Some diseases—for example, consumption and leprosy—are of indefinite but always prolonged duration; others, like measles, are short and sharp. In the case of the latter, for reasons we need not dwell on here, the body after an attack becomes, for a longer or shorter time, an unfit habitation for the microbes of that particular species. The rapid recovery which occurs in these “acute” diseases, indeed, implies the banishment of the microbes. The air-borne diseases—measles, influenza, smallpox, and the like, all of that acute type which confers immunity against subsequent attacks—are very infective, spreading through a susceptible population with great rapidity. Under favourable conditions the water-borne diseases also—cholera, dysentery, enteric fever, and the like—may spread very quickly. Chief amongst the earth-borne diseases is consumption. It is contracted chiefly in such dark, ill-ventilated, and crowded houses as are built by the inhabitants of cold and temperate climates.

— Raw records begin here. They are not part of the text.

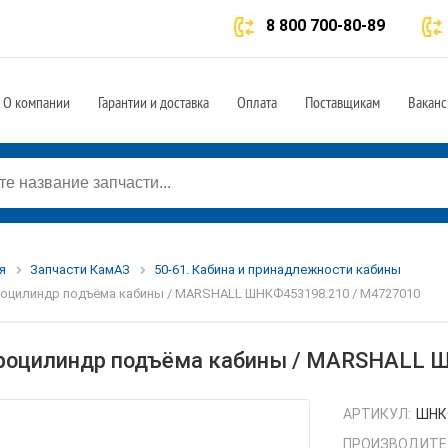
8 800 700-80-89
О компании
Гарантии и доставка
Оплата
Поставщикам
Ваканс
я
Запчасти КамАЗ
50-61. Кабина и принадлежности кабины
оцилиндр подъёма кабины / MARSHALL ШНКФ453198.210 / M4727010
роцилиндр подъёма кабины / MARSHALL 
АРТИКУЛ:
ШНКФ
ПРОИЗВОДИТЕ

The disease-producing microbes are an infinitesimal proportion of the total number of bacterial and protozoan species. In Nature it is not easy to find a speck of earth or a drop of water from which these minute living beings are absent. All decay, by means of which the dead bodies of plants and animals are returned to the soil, is due to them.

The Immense Antiquity of Diseases

It is a safe assumption that the microbes of human diseases have evolved from non-parasitic species. The niche they now occupy in Nature is the human body. Two things formed essential parts of this evolution—first, the microbes became capable of existing and multiplying for a shorter or longer period in the body; secondly, they evolved means of passing from one living body to another. The latter must have been the more difficult process. Under favourable circumstances several species of microbes—for example, those of putrefaction, which are ordinarily non-parasitic—are capable of entering the human body and becoming virulent; but, since they cannot secure passage from one individual to another, they die out, and their virulence is lost. Historical evidence renders it probable that all known human diseases are of immense antiquity, the so-called new diseases being merely newly-observed diseases. It appears probable, therefore, that, owing to constant persecution by disease, by continued survival of the fittest, humanity has grown so resistant that no species of microbe which has not undergone concurrent evolution is now able to establish itself as a regular parasite.

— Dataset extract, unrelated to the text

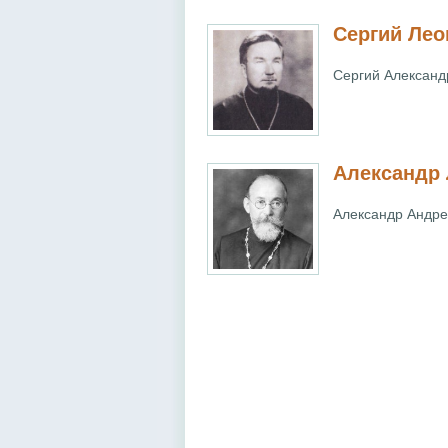
Сергий Лео
Сергий Александ
Александр
Александр Андре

Obviously, since the microbes of human diseases draw their nutritive supplies from man, they cannot persist except amongst populations so crowded that they are able to pass from one individual to another in unending succession. When the succession fails, the disease dies out, and is not renewed, except from foreign sources. Microbic disease is never contracted in desert places far from human settlements, and even in modern times it is comparatively rare amongst nomadic tribes, and, seemingly, was quite unknown in Arctic regions and in many Pacific islands before its introduction by Europeans. These maladies, therefore, must have made their appearance only after men had peopled certain regions in considerable numbers.

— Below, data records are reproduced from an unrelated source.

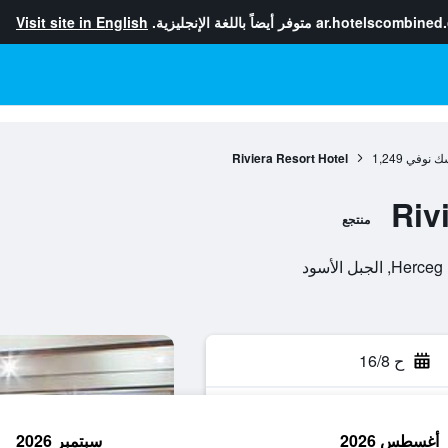
ar.hotelscombined
متوفر أيضاً باللغة الإنجليزية.
Visit site in English
ك نوفي
1,249
Riviera Resort Hotel
Riv
منتجع
ح 16/8
أغسطس 2026
سبتمبر 2026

Progress of Sanitary Science

On the other hand, we have no certain evidence that any well-established parasitic disease has ever completely died out. The chances are all against such an occurrence in the past. When once established as parasites, the microbes, owing to the constant growth of human population, found a constantly augmented food supply, and therefore constantly increased opportunities of reaching fresh fields of conquest. Sanitary science is still in its infancy. Preventive measures, and perhaps other agencies, have caused the disappearance of leprosy from several countries, but it is still prevalent in many quarters of the globe. Contagious diseases have spread very widely. Earth and air borne diseases have become endemic instead of merely epidemic. Consumption is always with us, and almost every child contracts measles, whooping-cough, chicken-pox, and common cold. Small-pox has been replaced by vaccination, which is merely modified small-pox. Malaria has spread but little during the historic epoch, but only because its microbes were already present in almost every place where the mosquitoes that convey it are able to exist.